#### TASK STATEMENT
Where does the word "bowl" appear in the data? Copy every line that holds it.

***** RECORDS SHOWN

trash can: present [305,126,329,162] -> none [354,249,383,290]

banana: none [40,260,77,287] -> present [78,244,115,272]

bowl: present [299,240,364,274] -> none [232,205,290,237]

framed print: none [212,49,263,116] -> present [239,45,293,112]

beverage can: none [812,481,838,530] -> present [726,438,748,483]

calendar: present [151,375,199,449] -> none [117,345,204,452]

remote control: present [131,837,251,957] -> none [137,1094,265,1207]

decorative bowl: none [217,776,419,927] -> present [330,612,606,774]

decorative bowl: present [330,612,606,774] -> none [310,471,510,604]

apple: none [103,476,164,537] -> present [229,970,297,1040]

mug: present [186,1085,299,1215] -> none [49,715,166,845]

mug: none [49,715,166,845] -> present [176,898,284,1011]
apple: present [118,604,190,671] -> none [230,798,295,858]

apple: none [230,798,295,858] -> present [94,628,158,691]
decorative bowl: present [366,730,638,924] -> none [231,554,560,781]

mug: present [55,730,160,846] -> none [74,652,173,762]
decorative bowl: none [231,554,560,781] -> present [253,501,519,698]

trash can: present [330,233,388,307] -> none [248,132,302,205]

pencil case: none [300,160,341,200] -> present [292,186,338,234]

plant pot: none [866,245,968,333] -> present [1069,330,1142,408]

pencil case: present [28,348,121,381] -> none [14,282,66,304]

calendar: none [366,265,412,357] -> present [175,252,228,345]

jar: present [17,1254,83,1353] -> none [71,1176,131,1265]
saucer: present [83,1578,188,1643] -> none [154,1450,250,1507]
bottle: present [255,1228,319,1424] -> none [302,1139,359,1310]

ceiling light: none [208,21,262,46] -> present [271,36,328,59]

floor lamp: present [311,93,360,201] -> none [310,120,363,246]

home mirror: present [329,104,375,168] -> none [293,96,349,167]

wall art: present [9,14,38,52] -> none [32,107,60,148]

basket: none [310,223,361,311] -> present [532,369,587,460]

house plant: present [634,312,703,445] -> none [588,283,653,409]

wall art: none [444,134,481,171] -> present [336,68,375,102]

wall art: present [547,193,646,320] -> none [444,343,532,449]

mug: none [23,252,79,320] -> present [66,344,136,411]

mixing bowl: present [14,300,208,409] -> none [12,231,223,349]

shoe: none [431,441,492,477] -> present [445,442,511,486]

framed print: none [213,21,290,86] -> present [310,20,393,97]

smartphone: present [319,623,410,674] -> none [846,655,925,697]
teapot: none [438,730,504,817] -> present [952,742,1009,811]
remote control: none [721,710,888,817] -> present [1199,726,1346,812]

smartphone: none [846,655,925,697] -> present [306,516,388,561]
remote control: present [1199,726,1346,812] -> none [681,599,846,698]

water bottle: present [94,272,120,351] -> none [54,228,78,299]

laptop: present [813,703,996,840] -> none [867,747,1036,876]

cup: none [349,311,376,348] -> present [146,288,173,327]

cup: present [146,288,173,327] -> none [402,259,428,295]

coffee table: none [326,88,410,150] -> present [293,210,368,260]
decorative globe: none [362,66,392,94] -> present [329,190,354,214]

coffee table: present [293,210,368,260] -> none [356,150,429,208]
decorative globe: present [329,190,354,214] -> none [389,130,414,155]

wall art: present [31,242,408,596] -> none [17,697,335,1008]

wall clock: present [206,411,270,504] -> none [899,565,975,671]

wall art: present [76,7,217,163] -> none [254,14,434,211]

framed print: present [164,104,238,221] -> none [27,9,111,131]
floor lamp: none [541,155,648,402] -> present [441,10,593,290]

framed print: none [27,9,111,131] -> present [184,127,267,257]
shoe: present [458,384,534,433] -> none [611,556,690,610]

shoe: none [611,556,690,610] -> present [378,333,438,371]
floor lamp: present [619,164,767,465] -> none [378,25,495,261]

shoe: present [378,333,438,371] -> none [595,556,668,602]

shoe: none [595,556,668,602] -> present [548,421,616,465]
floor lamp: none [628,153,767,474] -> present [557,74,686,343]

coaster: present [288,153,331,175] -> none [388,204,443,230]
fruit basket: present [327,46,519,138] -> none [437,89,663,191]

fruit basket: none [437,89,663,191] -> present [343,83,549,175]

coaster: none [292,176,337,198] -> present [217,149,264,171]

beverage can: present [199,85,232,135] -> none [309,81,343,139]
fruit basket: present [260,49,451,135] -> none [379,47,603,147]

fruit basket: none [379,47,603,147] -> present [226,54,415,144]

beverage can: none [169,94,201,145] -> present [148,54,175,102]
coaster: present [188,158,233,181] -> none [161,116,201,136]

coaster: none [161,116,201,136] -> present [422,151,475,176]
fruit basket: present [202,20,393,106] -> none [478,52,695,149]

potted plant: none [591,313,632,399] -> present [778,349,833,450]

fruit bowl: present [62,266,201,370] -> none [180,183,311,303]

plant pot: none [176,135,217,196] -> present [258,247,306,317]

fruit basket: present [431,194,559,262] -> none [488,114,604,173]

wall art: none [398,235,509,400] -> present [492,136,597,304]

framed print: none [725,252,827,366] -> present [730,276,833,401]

**********

#### EXERCISE SOLUTION
bowl: present [299,240,364,274] -> none [232,205,290,237]
decorative bowl: none [217,776,419,927] -> present [330,612,606,774]
decorative bowl: present [330,612,606,774] -> none [310,471,510,604]
decorative bowl: present [366,730,638,924] -> none [231,554,560,781]
decorative bowl: none [231,554,560,781] -> present [253,501,519,698]
mixing bowl: present [14,300,208,409] -> none [12,231,223,349]
fruit bowl: present [62,266,201,370] -> none [180,183,311,303]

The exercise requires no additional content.